**** Excerto do texto

E isto porque, finalmente um factor de distinção, as crianças gostam mesmo de experimentar. Os novos gostam de novidade. Tanto que não têm medo de arriscar o subsídio de Natal num qualquer jogo mirabolante que nunca viram antes e nunca mais usarão depois. Ao contrário dos adultos que ponderam bastante as suas decisões, para depois racionalizar os seus erros, as crianças gostam de coisas novas e não compram algo porque já a têm ou sempre a compraram assim.

Enfim, foram as Ruffles que explicaram a coisa com o “até que idade pensas divertir-te”. Quando se tem pouca idade só se pensa em diversão. E é diversão que as crianças procuram nos produtos que preferem. Querem os mais divertidos, os mais animados, os mais hilariantes. São estes os brinquedos que mais vendem. Logo, todos os produtos para crianças parecem ser brinquedos e também parecem ser todos de rebentar a rir. Perante uma oferta tão animada, o que acaba escolhido pelos infantes será o brinquedo que fizer uma de duas coisas: Uma é garantir que todas as crianças da escola também acharão piada à coisa (o que explica porque se vende tudo quanto seja merchandising da Pixar). Outra, é ser aquela uma brincadeira nova e nunca vista (porque a fantasia se quer bem fantasiosa, os jogos tipo Digimon são ainda mais complexos que o bridge). Assim se vê que as crianças são até mais previdentes que os adultos, ao menos, os menores só compram tudo o que lhes parecer divertido.

********

● Tarefa
Do texto sobre as crianças e a diversão, transcreve sem alterações o trecho desde "E isto porque, finalmente" até "a compraram assim.".

**** Dados em bruto

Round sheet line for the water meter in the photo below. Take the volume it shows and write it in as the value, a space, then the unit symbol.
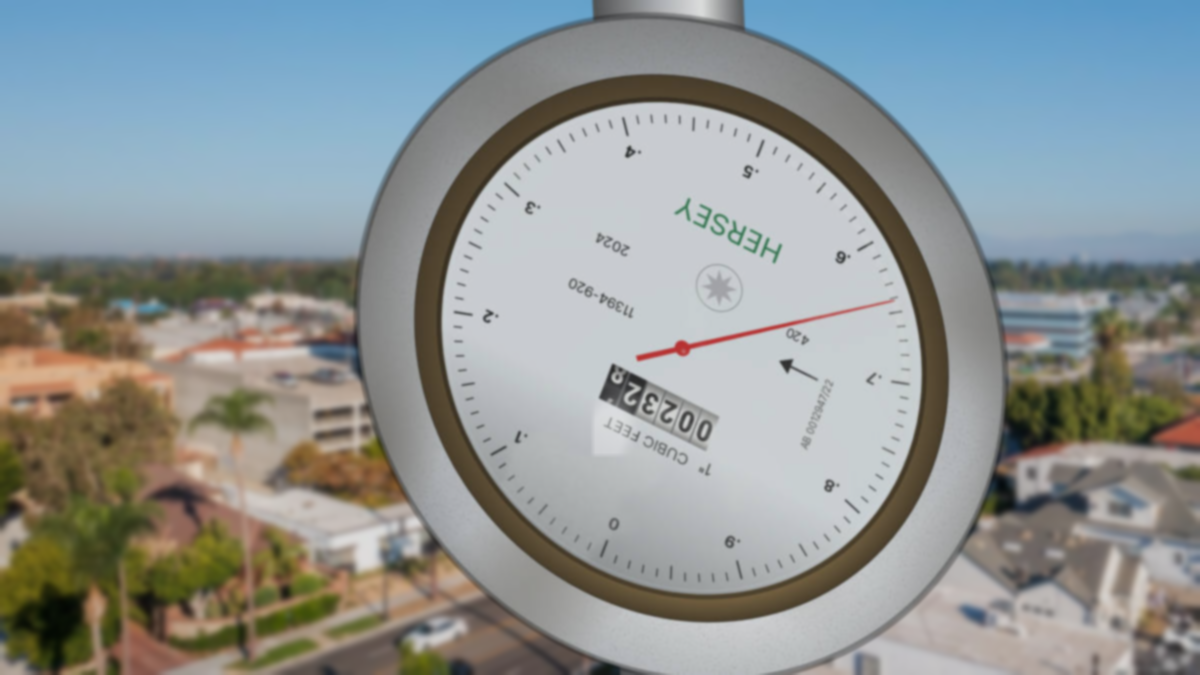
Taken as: 2327.64 ft³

********

● Resposta à tarefa
E isto porque, finalmente um factor de distinção, as crianças gostam mesmo de experimentar. Os novos gostam de novidade. Tanto que não têm medo de arriscar o subsídio de Natal num qualquer jogo mirabolante que nunca viram antes e nunca mais usarão depois. Ao contrário dos adultos que ponderam bastante as suas decisões, para depois racionalizar os seus erros, as crianças gostam de coisas novas e não compram algo porque já a têm ou sempre a compraram assim.